Intel's chief executive Paul Otellini has again spoken out against Cambridge-based low-power chip giant ARM, indicating increasing concern at the company regarding the latter's encroachment on Intel's core competencies of desktop and server markets.
Speaking to
AllThingsD, Otellini rubbished ARM's long-term chances in the PC and server market. Conjuring up the names VIA Technologies and Transmeta, low-power chip specialists whose market shares sat at around 0.1 per cent until the latter folded in 2009, Otellini suggested that ARM's assault on the desktop, laptop and server markets is over before it's even begun.
'
I happen to be around long enough to remember [VIA and Transmeta],' Otellini told AllThingsD. '
People come and go, and we’ve never had an exclusive, if you will. And, overall, the best chip has won.'
In addition to comparing ARM's chances against his company to those of VIA and Transmeta, Otellini took the opportunity of the interview to badmouth Microsoft's Windows RT - the Windows 8 offshoot aimed at tablets running on ARM architecture system-on-chip (SoC) processors - by bringing up the well-established lack of compatibility for legacy x86 applications.

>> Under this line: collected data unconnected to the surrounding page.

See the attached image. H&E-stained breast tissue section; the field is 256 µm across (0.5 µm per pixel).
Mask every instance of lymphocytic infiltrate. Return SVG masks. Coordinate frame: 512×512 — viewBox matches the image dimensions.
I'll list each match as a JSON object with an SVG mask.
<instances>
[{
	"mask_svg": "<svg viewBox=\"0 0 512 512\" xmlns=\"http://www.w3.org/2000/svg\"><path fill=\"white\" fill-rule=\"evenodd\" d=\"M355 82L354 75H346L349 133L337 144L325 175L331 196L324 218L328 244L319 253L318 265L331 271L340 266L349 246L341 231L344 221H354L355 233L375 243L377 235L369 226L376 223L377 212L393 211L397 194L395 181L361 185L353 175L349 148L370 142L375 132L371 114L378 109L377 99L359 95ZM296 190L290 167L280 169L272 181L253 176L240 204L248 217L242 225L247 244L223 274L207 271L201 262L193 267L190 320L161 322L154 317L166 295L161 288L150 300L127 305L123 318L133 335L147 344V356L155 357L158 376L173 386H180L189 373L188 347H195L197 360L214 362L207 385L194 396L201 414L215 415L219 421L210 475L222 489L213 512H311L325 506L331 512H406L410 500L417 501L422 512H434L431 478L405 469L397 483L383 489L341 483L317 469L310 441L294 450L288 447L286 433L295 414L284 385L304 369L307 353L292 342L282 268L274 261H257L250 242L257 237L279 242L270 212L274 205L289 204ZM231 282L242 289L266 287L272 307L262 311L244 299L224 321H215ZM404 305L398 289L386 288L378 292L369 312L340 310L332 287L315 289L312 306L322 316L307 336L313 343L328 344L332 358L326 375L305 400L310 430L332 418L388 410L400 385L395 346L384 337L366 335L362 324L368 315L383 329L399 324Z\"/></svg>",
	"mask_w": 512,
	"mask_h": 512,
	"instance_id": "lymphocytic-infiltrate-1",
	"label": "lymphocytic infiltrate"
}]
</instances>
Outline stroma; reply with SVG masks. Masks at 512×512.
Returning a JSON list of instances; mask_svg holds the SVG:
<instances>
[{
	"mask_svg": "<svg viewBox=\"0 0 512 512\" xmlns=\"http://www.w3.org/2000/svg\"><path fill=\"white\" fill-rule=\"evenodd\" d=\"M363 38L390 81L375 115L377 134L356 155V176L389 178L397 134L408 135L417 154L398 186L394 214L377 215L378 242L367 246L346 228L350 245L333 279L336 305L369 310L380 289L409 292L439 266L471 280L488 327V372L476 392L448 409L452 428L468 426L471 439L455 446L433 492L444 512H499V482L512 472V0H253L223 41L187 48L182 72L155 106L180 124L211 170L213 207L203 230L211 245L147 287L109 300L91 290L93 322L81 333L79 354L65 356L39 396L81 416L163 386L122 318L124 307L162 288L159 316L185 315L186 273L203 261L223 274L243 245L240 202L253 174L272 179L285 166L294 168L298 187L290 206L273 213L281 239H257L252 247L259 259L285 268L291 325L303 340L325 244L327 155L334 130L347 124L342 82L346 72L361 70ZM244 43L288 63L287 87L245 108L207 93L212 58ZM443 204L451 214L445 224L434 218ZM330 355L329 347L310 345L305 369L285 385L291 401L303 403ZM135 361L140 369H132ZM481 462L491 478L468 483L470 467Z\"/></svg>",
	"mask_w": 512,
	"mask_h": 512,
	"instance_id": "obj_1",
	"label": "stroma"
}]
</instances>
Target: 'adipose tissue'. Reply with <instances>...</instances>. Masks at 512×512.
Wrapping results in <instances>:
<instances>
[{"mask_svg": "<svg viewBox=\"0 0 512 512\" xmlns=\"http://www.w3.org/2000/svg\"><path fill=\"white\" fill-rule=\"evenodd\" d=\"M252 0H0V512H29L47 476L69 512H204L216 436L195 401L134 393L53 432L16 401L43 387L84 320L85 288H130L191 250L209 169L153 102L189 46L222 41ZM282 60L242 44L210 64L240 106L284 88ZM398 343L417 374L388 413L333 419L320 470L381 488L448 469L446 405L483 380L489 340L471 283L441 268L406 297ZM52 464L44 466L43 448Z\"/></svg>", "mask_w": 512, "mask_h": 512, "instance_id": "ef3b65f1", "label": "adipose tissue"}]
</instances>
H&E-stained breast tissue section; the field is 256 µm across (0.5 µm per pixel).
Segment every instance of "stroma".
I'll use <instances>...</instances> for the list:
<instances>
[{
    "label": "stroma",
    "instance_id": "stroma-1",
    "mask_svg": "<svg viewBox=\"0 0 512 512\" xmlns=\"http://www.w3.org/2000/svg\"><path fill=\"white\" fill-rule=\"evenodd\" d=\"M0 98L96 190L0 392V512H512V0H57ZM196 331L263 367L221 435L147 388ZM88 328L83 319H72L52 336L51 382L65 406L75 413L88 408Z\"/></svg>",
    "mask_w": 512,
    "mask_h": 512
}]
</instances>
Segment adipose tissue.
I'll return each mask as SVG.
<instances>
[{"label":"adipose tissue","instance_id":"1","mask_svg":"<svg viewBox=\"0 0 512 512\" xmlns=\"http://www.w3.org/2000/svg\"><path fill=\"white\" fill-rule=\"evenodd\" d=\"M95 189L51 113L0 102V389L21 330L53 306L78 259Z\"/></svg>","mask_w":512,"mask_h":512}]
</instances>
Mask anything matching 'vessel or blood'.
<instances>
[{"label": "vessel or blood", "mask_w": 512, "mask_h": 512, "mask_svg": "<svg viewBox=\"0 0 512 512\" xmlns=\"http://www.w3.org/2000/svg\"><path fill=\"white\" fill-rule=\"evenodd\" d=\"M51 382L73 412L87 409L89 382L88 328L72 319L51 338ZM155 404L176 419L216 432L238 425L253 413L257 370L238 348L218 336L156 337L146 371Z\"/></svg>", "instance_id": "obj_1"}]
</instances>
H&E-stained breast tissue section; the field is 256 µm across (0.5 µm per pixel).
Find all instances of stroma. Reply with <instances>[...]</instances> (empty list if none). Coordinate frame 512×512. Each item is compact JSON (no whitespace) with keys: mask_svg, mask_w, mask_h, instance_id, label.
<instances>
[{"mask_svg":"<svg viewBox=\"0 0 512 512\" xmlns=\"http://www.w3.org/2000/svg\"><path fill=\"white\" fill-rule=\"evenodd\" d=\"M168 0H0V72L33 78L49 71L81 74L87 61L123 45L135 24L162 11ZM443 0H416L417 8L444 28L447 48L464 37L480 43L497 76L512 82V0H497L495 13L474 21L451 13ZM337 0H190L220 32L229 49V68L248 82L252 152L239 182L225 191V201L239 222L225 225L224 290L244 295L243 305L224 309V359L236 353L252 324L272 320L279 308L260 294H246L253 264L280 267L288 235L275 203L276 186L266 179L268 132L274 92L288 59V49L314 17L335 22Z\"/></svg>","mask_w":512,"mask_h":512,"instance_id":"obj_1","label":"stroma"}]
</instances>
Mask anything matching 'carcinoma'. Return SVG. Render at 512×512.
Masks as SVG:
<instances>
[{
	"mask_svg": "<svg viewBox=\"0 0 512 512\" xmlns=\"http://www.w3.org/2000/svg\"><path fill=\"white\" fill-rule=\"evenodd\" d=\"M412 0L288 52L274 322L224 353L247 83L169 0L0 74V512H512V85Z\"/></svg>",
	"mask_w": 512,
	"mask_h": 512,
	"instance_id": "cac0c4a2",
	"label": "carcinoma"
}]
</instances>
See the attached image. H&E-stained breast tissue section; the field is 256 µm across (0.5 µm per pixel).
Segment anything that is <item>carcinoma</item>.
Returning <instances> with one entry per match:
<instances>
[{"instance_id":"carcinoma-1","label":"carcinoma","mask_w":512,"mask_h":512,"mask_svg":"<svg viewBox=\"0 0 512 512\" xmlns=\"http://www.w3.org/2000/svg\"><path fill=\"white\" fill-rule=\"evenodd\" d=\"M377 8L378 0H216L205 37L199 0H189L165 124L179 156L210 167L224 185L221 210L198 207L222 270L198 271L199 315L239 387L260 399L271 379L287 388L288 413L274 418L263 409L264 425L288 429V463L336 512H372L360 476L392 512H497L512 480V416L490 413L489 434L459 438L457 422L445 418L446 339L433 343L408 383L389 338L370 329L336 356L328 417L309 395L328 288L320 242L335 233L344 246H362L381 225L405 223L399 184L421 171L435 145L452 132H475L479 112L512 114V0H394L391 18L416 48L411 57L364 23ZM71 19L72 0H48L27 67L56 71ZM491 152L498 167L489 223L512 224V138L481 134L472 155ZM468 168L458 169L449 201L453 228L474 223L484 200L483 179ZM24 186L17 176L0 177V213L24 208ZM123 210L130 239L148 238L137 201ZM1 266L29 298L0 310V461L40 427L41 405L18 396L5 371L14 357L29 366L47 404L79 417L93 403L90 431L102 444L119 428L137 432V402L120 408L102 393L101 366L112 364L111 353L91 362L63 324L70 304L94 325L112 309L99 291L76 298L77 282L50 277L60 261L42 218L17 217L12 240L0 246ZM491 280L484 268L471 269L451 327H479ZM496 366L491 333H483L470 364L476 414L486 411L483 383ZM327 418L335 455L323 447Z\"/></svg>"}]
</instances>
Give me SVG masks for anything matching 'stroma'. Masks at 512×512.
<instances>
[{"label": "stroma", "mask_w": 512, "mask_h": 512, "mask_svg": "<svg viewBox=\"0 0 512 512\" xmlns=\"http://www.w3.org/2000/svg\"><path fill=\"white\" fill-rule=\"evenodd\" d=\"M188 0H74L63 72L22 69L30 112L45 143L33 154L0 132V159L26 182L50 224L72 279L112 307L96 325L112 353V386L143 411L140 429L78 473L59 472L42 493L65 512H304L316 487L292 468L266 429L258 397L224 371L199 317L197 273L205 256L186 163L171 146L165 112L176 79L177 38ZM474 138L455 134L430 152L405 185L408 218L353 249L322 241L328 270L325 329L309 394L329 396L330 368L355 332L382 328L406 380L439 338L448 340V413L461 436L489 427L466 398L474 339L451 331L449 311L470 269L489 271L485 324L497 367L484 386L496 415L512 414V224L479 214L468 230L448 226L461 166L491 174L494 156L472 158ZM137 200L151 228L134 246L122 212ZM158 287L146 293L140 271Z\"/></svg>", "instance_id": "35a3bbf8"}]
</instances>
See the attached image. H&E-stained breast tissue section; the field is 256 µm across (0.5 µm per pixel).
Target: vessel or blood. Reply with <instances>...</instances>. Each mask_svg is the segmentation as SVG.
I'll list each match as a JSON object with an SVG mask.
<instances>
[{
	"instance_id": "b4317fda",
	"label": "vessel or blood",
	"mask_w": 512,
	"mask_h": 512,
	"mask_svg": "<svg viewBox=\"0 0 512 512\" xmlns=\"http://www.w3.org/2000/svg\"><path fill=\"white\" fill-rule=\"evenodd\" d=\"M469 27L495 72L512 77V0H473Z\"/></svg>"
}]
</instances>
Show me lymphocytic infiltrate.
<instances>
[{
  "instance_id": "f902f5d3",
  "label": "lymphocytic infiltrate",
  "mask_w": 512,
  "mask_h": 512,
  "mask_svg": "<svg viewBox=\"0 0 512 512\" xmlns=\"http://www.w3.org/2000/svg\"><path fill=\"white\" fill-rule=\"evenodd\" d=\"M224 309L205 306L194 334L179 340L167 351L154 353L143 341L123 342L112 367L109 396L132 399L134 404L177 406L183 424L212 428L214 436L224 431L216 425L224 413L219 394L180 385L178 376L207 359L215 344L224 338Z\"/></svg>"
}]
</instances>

Otellini's comments, which are hardly the first Intel's CEO has made against both
Windows RT and
ARM itself, reveal a company which is eyeing its Cambridge low-power rival with concern - and well it might: despite Otellini's assurance that x86 and x86-64 are the One True Architecture, interest in ARM outside the mobile ecosystem is growing. Google has recently launched an ARM-based Chromebook laptop manufactured by Samsung, which sold out within a single day of being listed for purchase, while AMD's SeaMicro subsidiary is expected to announce a new many-core ARM-based microserver early next week.
The only market left for ARM - or, to be precise, its multitudinous licensees - to poke its nose into is the desktop, where it has been relegated to niche products like the
RISC OS-based A9home. With growing interest in low-cost development boards like the Raspberry Pi, however, that could well change - and then Intel would have real cause for concern at the lucrative budget end of the market.